Beginning at the first line of the material, output each line exactly until you reach and include the line containing "left elbow: (166, 205)". Leave every picture out.
SUPPLIED DATA section start
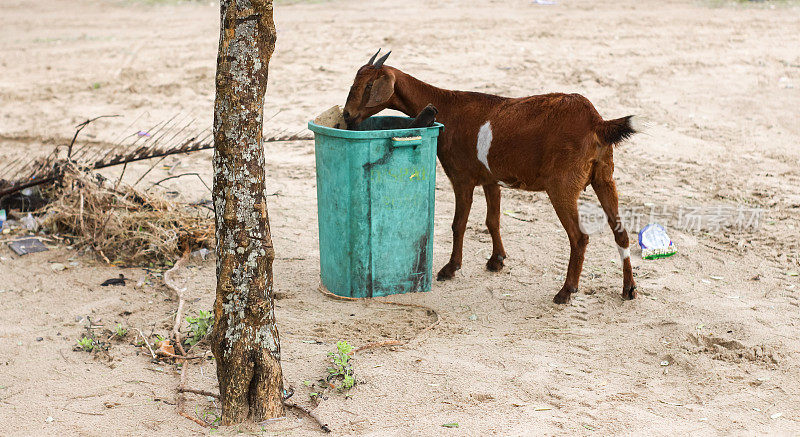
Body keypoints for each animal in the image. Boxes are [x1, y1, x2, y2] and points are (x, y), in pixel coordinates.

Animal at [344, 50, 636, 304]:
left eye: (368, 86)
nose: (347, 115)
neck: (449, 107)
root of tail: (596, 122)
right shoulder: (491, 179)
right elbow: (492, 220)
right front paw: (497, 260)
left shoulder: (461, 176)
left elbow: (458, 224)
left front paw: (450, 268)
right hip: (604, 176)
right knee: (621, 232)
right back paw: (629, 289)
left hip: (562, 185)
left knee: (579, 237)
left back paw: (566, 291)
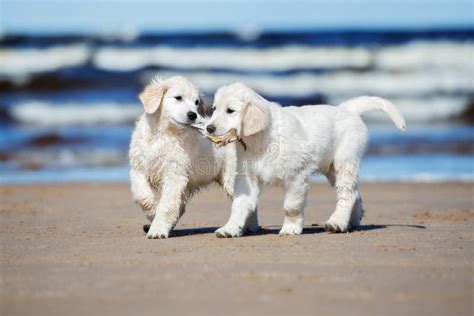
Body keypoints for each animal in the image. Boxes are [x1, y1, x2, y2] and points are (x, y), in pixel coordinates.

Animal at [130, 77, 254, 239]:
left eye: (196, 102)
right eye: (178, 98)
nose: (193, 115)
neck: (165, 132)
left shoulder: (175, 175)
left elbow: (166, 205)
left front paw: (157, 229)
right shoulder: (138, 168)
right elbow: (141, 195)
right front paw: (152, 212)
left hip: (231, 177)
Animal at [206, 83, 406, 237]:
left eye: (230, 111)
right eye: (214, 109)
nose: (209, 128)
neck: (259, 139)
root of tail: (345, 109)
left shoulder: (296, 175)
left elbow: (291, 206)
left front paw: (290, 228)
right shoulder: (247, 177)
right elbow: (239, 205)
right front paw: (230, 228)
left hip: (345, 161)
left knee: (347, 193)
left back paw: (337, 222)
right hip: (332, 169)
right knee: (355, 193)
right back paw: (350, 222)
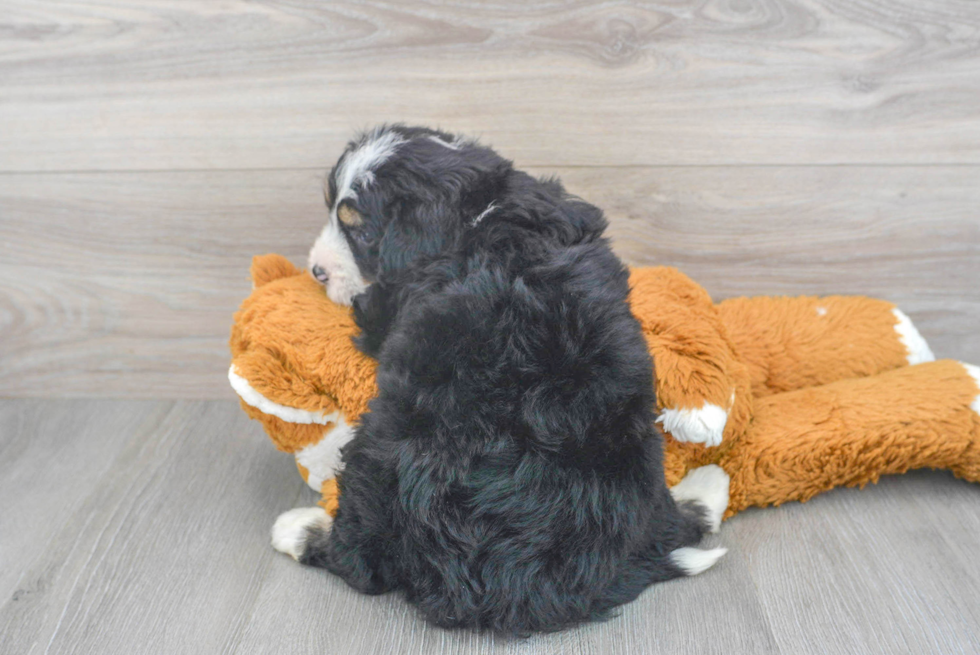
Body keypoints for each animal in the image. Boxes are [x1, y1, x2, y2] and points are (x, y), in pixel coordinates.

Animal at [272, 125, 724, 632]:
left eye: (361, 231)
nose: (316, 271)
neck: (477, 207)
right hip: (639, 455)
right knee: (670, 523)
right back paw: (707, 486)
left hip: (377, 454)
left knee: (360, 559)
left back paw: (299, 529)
SUPPLIED DATA section end
- OUTPUT -
Body keypoints for each animal in the image. Boxes are [x1, y1, x2, y2] and points are (x, y), in pixel coordinates.

Animal at [344, 50, 636, 304]:
left eye: (368, 86)
nose: (347, 115)
neck: (449, 107)
root of tail: (596, 122)
right shoulder: (491, 179)
right elbow: (492, 220)
right front paw: (497, 260)
left shoulder: (461, 176)
left elbow: (458, 224)
left front paw: (450, 268)
right hip: (604, 176)
right knee: (621, 232)
right back paw: (629, 289)
left hip: (562, 185)
left knee: (579, 237)
left back paw: (566, 291)
Body keypoints for each animal in the image. Boxes are [x1, y1, x2, y2] and points are (x, y), in pixel coordinates.

Animal at [130, 77, 254, 239]:
left eye: (196, 102)
right eye: (178, 98)
nose: (193, 115)
neck: (165, 132)
left shoulder: (175, 175)
left elbow: (166, 205)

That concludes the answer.